-- start of The records --
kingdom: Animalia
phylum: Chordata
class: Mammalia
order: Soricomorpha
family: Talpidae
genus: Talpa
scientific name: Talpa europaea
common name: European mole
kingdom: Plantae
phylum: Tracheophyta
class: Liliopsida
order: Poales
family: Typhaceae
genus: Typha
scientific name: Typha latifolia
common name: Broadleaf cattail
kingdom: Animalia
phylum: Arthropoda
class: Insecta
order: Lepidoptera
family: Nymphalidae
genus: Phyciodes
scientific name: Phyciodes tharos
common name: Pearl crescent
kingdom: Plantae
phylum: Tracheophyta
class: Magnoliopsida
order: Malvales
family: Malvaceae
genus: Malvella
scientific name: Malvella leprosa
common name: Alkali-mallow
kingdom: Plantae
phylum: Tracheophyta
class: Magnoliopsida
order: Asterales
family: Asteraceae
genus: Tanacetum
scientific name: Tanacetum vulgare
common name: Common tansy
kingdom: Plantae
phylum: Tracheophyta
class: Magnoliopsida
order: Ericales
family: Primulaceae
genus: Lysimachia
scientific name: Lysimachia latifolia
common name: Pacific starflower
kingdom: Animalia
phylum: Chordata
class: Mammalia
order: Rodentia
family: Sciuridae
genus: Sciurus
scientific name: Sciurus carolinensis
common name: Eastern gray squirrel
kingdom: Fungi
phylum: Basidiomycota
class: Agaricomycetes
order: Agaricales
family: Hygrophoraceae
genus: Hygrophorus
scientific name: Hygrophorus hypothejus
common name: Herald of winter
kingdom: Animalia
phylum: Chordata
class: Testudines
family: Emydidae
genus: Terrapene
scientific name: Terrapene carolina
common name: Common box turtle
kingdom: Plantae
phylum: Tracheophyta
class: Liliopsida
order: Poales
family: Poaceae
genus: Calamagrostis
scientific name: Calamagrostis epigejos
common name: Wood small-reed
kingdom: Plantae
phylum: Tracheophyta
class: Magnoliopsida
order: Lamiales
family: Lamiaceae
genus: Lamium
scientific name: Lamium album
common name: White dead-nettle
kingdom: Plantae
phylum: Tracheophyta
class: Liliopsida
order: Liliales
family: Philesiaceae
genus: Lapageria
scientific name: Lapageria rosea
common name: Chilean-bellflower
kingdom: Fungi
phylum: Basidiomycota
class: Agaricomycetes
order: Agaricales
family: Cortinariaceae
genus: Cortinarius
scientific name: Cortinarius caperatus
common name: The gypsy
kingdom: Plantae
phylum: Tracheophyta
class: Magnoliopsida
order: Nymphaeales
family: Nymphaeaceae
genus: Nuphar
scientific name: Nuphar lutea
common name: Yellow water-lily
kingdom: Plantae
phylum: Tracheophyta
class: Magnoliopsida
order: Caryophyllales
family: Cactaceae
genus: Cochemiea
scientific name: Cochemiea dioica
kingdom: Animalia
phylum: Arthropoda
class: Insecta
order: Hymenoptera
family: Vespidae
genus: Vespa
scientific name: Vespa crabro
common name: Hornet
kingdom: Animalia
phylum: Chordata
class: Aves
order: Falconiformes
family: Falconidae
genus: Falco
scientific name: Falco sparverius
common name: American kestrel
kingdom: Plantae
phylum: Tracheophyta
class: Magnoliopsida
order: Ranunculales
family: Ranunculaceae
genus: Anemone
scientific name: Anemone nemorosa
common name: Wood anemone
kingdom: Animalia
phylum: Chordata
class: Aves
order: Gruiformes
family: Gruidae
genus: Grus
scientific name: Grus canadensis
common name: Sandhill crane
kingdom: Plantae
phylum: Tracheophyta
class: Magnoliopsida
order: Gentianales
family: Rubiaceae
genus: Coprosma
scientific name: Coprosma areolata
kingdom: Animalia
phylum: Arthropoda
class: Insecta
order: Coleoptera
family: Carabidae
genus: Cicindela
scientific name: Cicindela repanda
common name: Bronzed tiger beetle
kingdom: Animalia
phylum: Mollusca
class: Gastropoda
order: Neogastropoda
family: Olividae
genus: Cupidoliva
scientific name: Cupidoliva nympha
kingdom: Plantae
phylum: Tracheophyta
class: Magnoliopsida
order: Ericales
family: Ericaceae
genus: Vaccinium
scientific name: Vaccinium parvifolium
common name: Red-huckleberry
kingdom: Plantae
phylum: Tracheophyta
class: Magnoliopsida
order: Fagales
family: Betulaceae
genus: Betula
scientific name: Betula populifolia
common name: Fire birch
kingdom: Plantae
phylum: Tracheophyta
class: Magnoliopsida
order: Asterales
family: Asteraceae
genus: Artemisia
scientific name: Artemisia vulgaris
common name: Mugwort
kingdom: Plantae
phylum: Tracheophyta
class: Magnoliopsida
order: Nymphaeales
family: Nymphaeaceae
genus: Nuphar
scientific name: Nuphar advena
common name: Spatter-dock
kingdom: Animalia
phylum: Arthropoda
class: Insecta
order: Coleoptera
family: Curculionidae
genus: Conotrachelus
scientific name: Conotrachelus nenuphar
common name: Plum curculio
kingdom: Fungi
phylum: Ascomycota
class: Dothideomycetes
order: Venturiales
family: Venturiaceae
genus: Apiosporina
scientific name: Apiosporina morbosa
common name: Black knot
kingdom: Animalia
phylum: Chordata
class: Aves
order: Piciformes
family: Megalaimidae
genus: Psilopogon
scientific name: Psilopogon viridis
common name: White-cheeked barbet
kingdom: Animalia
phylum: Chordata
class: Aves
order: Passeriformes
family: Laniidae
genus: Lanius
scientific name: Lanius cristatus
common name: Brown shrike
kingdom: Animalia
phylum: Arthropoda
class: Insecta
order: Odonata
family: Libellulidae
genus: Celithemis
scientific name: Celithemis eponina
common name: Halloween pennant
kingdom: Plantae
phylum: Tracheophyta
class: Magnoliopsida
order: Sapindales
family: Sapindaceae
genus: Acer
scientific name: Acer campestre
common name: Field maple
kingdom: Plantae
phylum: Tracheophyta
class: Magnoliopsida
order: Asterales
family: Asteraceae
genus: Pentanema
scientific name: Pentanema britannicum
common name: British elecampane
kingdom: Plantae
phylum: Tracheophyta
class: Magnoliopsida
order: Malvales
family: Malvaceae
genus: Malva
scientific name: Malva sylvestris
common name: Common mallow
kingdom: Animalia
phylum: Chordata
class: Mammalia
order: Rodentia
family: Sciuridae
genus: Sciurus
-- end of The records --
Exercise brief:
Copy out every line of the rows above, character for character, without any change.

Full solution:
kingdom: Animalia
phylum: Chordata
class: Mammalia
order: Soricomorpha
family: Talpidae
genus: Talpa
scientific name: Talpa europaea
common name: European mole
kingdom: Plantae
phylum: Tracheophyta
class: Liliopsida
order: Poales
family: Typhaceae
genus: Typha
scientific name: Typha latifolia
common name: Broadleaf cattail
kingdom: Animalia
phylum: Arthropoda
class: Insecta
order: Lepidoptera
family: Nymphalidae
genus: Phyciodes
scientific name: Phyciodes tharos
common name: Pearl crescent
kingdom: Plantae
phylum: Tracheophyta
class: Magnoliopsida
order: Malvales
family: Malvaceae
genus: Malvella
scientific name: Malvella leprosa
common name: Alkali-mallow
kingdom: Plantae
phylum: Tracheophyta
class: Magnoliopsida
order: Asterales
family: Asteraceae
genus: Tanacetum
scientific name: Tanacetum vulgare
common name: Common tansy
kingdom: Plantae
phylum: Tracheophyta
class: Magnoliopsida
order: Ericales
family: Primulaceae
genus: Lysimachia
scientific name: Lysimachia latifolia
common name: Pacific starflower
kingdom: Animalia
phylum: Chordata
class: Mammalia
order: Rodentia
family: Sciuridae
genus: Sciurus
scientific name: Sciurus carolinensis
common name: Eastern gray squirrel
kingdom: Fungi
phylum: Basidiomycota
class: Agaricomycetes
order: Agaricales
family: Hygrophoraceae
genus: Hygrophorus
scientific name: Hygrophorus hypothejus
common name: Herald of winter
kingdom: Animalia
phylum: Chordata
class: Testudines
family: Emydidae
genus: Terrapene
scientific name: Terrapene carolina
common name: Common box turtle
kingdom: Plantae
phylum: Tracheophyta
class: Liliopsida
order: Poales
family: Poaceae
genus: Calamagrostis
scientific name: Calamagrostis epigejos
common name: Wood small-reed
kingdom: Plantae
phylum: Tracheophyta
class: Magnoliopsida
order: Lamiales
family: Lamiaceae
genus: Lamium
scientific name: Lamium album
common name: White dead-nettle
kingdom: Plantae
phylum: Tracheophyta
class: Liliopsida
order: Liliales
family: Philesiaceae
genus: Lapageria
scientific name: Lapageria rosea
common name: Chilean-bellflower
kingdom: Fungi
phylum: Basidiomycota
class: Agaricomycetes
order: Agaricales
family: Cortinariaceae
genus: Cortinarius
scientific name: Cortinarius caperatus
common name: The gypsy
kingdom: Plantae
phylum: Tracheophyta
class: Magnoliopsida
order: Nymphaeales
family: Nymphaeaceae
genus: Nuphar
scientific name: Nuphar lutea
common name: Yellow water-lily
kingdom: Plantae
phylum: Tracheophyta
class: Magnoliopsida
order: Caryophyllales
family: Cactaceae
genus: Cochemiea
scientific name: Cochemiea dioica
kingdom: Animalia
phylum: Arthropoda
class: Insecta
order: Hymenoptera
family: Vespidae
genus: Vespa
scientific name: Vespa crabro
common name: Hornet
kingdom: Animalia
phylum: Chordata
class: Aves
order: Falconiformes
family: Falconidae
genus: Falco
scientific name: Falco sparverius
common name: American kestrel
kingdom: Plantae
phylum: Tracheophyta
class: Magnoliopsida
order: Ranunculales
family: Ranunculaceae
genus: Anemone
scientific name: Anemone nemorosa
common name: Wood anemone
kingdom: Animalia
phylum: Chordata
class: Aves
order: Gruiformes
family: Gruidae
genus: Grus
scientific name: Grus canadensis
common name: Sandhill crane
kingdom: Plantae
phylum: Tracheophyta
class: Magnoliopsida
order: Gentianales
family: Rubiaceae
genus: Coprosma
scientific name: Coprosma areolata
kingdom: Animalia
phylum: Arthropoda
class: Insecta
order: Coleoptera
family: Carabidae
genus: Cicindela
scientific name: Cicindela repanda
common name: Bronzed tiger beetle
kingdom: Animalia
phylum: Mollusca
class: Gastropoda
order: Neogastropoda
family: Olividae
genus: Cupidoliva
scientific name: Cupidoliva nympha
kingdom: Plantae
phylum: Tracheophyta
class: Magnoliopsida
order: Ericales
family: Ericaceae
genus: Vaccinium
scientific name: Vaccinium parvifolium
common name: Red-huckleberry
kingdom: Plantae
phylum: Tracheophyta
class: Magnoliopsida
order: Fagales
family: Betulaceae
genus: Betula
scientific name: Betula populifolia
common name: Fire birch
kingdom: Plantae
phylum: Tracheophyta
class: Magnoliopsida
order: Asterales
family: Asteraceae
genus: Artemisia
scientific name: Artemisia vulgaris
common name: Mugwort
kingdom: Plantae
phylum: Tracheophyta
class: Magnoliopsida
order: Nymphaeales
family: Nymphaeaceae
genus: Nuphar
scientific name: Nuphar advena
common name: Spatter-dock
kingdom: Animalia
phylum: Arthropoda
class: Insecta
order: Coleoptera
family: Curculionidae
genus: Conotrachelus
scientific name: Conotrachelus nenuphar
common name: Plum curculio
kingdom: Fungi
phylum: Ascomycota
class: Dothideomycetes
order: Venturiales
family: Venturiaceae
genus: Apiosporina
scientific name: Apiosporina morbosa
common name: Black knot
kingdom: Animalia
phylum: Chordata
class: Aves
order: Piciformes
family: Megalaimidae
genus: Psilopogon
scientific name: Psilopogon viridis
common name: White-cheeked barbet
kingdom: Animalia
phylum: Chordata
class: Aves
order: Passeriformes
family: Laniidae
genus: Lanius
scientific name: Lanius cristatus
common name: Brown shrike
kingdom: Animalia
phylum: Arthropoda
class: Insecta
order: Odonata
family: Libellulidae
genus: Celithemis
scientific name: Celithemis eponina
common name: Halloween pennant
kingdom: Plantae
phylum: Tracheophyta
class: Magnoliopsida
order: Sapindales
family: Sapindaceae
genus: Acer
scientific name: Acer campestre
common name: Field maple
kingdom: Plantae
phylum: Tracheophyta
class: Magnoliopsida
order: Asterales
family: Asteraceae
genus: Pentanema
scientific name: Pentanema britannicum
common name: British elecampane
kingdom: Plantae
phylum: Tracheophyta
class: Magnoliopsida
order: Malvales
family: Malvaceae
genus: Malva
scientific name: Malva sylvestris
common name: Common mallow
kingdom: Animalia
phylum: Chordata
class: Mammalia
order: Rodentia
family: Sciuridae
genus: Sciurus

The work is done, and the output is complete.